Come fare una relazione di marketing congiunta? E passare da una relazione verticale ad
una orizzontale? Abbiamo n concorrenti che probabilmente distribuiscono a tutti i nostri
distributori; quando isoliamo un distributore con la partnership ⇒ creiamo un blocco,
questa azienda con questo distributore, anche se, sono due stadi diversi del canale, le
blocchiamo in un’entità più forte, leghiamo a noi questo distributore che abbiamo scelto,
creiamo un grande blocco fatto da nostra azienda e partner. Fondamentale la scelta del
distributore (migliore) e la rapidità, devo legarlo a me prima del concorrente, che se vuole
fare la stessa cosa lo farà con un altro distributore. Con una partnership cambiamo le
dinamiche competitive, abbiamo blocchi industria + distribuzione che competono tra loro.
Obiettivo partnership è legare a noi il distributore che riteniamo migliore. Partnership gioca
con relazioni bilanciate, obiettivo è che 1+1>2.
Può crearsi solo se viene a crearsi la fiducia, che ricordiamo:
“La fiducia è una sintesi cognitiva che indica la convinzione circa la capacità della
controparte (trustee) di mantenere gli impegni assunti nei confronti di uno specifico trustor,
perché caratterizzata da alcuni elementi distintivi (e.g., competenze, motivazioni, valori).
(Crediamo che la persona in cui riponiamo fiducia domani farà il meglio per noi in una
situazione in cui non è tenuta a farlo)
Nonché un antecedente fondamentale e pre-condizione essenziale per attivare working
partnership di canale e riduttore dell’incertezza ambientale.
Per cui è importante un orientamento al trust management⇒ Sviluppatosi negli anni ‘80 ”
Da cosa deriva la fiducia?
Gli antecedenti della fiducia nelle relazioni distributive
- abilità e competenze della controparte;
- passate esperienze relazionali con la medesima controparte;
- motivazioni che spingono il comportamento del soggetto;
- assenza di comportamenti opportunistici;
- comportamenti e caratteristiche personali del soggetto che gestisce la relazione (il
gatekeeper), certe persone sono più o meno propense a fidarsi;
- trasparenza della comunicazione;
- soddisfazione ricavata in occasione di passate interazioni con la controparte;
- comportamento collaborativo.

Le conseguenze della fiducia nelle relazioni distributive


- ridurre il grado di incertezza decisionale
- accrescere il grado di commitment dei soggetti coinvolti
- diminuire il livello di conflitto
- garantire una maggiore continuità della relazione
- Accrescere il livello delle vendite, del profitto o delle performance competitive dei
soggetti
Antecedenti e conseguenze della fiducia riassunte:

La fiducia non è stabile, si accumula nel tempo, se non abbiamo mai interagito, prima non
ci conoscevamo, la fiducia è pari a 0. Poi ci sono degli elementi cognitivi che aumentano la
fiducia, e poi elementi comportamentali che la aumentano (esperienza passata).
L’esperienza passata condiziona una serie di antecedenti cognitivi, l’obiettivo è costruire la
nostra immagine di fiducia perché il distributore accetti di lavorare con noi.

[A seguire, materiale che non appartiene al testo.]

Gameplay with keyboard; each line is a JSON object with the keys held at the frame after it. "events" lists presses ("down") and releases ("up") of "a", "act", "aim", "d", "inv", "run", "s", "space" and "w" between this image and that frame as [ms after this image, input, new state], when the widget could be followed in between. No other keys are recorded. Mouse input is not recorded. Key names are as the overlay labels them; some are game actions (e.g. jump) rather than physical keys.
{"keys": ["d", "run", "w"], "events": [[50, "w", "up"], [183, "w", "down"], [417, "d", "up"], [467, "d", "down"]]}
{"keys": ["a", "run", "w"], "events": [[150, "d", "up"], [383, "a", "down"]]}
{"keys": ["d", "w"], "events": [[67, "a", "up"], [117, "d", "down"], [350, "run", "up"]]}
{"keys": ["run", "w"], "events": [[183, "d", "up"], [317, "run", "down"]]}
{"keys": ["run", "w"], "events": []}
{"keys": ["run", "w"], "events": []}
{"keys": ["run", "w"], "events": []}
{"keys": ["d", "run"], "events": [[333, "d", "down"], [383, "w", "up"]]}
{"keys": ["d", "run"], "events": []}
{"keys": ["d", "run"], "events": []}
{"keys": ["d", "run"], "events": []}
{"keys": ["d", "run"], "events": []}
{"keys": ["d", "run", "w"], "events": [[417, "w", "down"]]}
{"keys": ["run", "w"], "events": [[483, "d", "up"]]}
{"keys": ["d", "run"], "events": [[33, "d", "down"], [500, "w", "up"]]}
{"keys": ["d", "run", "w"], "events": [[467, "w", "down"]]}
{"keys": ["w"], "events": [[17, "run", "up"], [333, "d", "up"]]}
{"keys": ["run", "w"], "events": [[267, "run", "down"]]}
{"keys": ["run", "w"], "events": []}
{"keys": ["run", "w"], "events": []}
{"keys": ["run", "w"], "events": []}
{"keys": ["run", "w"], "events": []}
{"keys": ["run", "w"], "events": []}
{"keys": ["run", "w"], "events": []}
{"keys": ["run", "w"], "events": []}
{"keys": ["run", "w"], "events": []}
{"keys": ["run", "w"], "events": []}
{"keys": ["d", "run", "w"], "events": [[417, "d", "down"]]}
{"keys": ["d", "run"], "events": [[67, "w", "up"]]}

Ogni punto di
contatto della nostra azienda con il distributore è un driver della fiducia (un account, il
category management al distributore, i nostri merchandiser, così come gli addetti alla
logistica). Prima cosa da fare è all’interno dell’azienda, massima attenzione a qualsiasi
attività facciamo con questo distributore, regola dice che un’esperienza negativa richiede 5
per essere annullata, quindi tutti lavoro in modo opportuno al relazionarsi con il partner.
Segnale dal top management⇒ chiunque entri in relazione deve fare la massima attenzione.
Antecedenti cognitivi, quello che succede influenza percezioni che l’altro avrà e che
andranno ad aumentare (diminuire) il suo livello di fiducia.
Per farle funzionare serve un approccio top-down dal management che decide di fare la
partnership e la deve trasferire al resto dell’azienda. Fiducia inter organizzativa (tra
organizzazioni) e tra singole persone (interpersonale), a livello di modello non distinguiamo
tra le due.
Soddisfazione = aspettative t0 ≤ esperienza t1; è un calcolo fatto ex-post t1.
Fedeltà è di due tipi:
Cognitiva: Volontà di lavorare con noi, intenzioni.
Comportamentale: Effettivamente passo all’azione.

DINAMICHE EVOLUTIVE:

Differenti stadi che ha la fiducia? Più arriviamo in alto più isoliamo il distributore. La prima
fiducia è basata sul calcolo (che al tempo 0 faccio) che l’esperienza sarà positiva. Posto che
la possibilità di essere insoddisfatti c’è, il nostro distributore, farà un calcolo, cosa succede
se mi fido e sarò soddisfatto? Stima risultati e perdita di potenziale nel caso in cui non vada
bene. La scelta di fidarsi avviene quando i risultati attesi sono maggiori delle perdite
eventuali. [...]
LA SINTESI TRA DIMENSIONE COMPETITIVA E COLLABORATIVA

Co-opetition
La capacità delle imprese nella gestione dei rapporti industria-distribuzione sta nell’abilità di
coniugare e rendere compatibili le due dimensioni relazionali:
competitiva e collaborativa. Non è che non ci sarà competizione sui margini, però la
relazione sarà collaborativa.
Questa è la sfida che attende tutti coloro che operano nel contesto dei canali distributivi in
qualsiasi settore di riferimento.

ECR -efficient consumer response


Quando azienda fanno partnership la risposta per il consumatore è positiva. L’aiuto per le
partnership è l’ECR, un’associazione no profit, un’associazione globale divisa in:
- 21 ECR nazionali che fanno parte di:
- ECR Europe –ECR South Africa –ECR Brasil –ECR Australasia –ECR Asia Pacific
- 1800 aziende membri
Mettono insieme i principali gruppi di industria e distribuzione con l’obiettivo di farli
collaborare.
Quasi tutti i grandi brand né sono associati, Italia unica nazione in cui esteso non solo al
grocery ma anche i brand associati ad Indicod, infatti in Italia si chiama Indicod-ECR.
Indicod è la società che gestisce il codice a barre. Su cosa lavorano? Fanno assemblee
annuali e trovano a queste assemblee dei problemi chiave all’interno del canale e fanno
formazione su soluzioni sviluppate, lavorano su gruppi di lavoro che si focalizzano su 4
dimensioni:

AREE DI FOCALIZZAZIONE

Cosa ci serve per gestire la domanda? Creare valore in modo collaborativo ottimizzando
assortimenti, promozioni e lancio di nuovi prodotti. Si lavora sull’offerta che do ai clienti,
perché questa arrivi al punto vendita lavoriamo sulla logistica, poi lavoriamo sugli elementi
di tecnologia (integrators) che ci permettono di lavorare (componente marketing +
logistica⇒ dipende da tecnologia ⇒ funziona meglio con linguaggio comune).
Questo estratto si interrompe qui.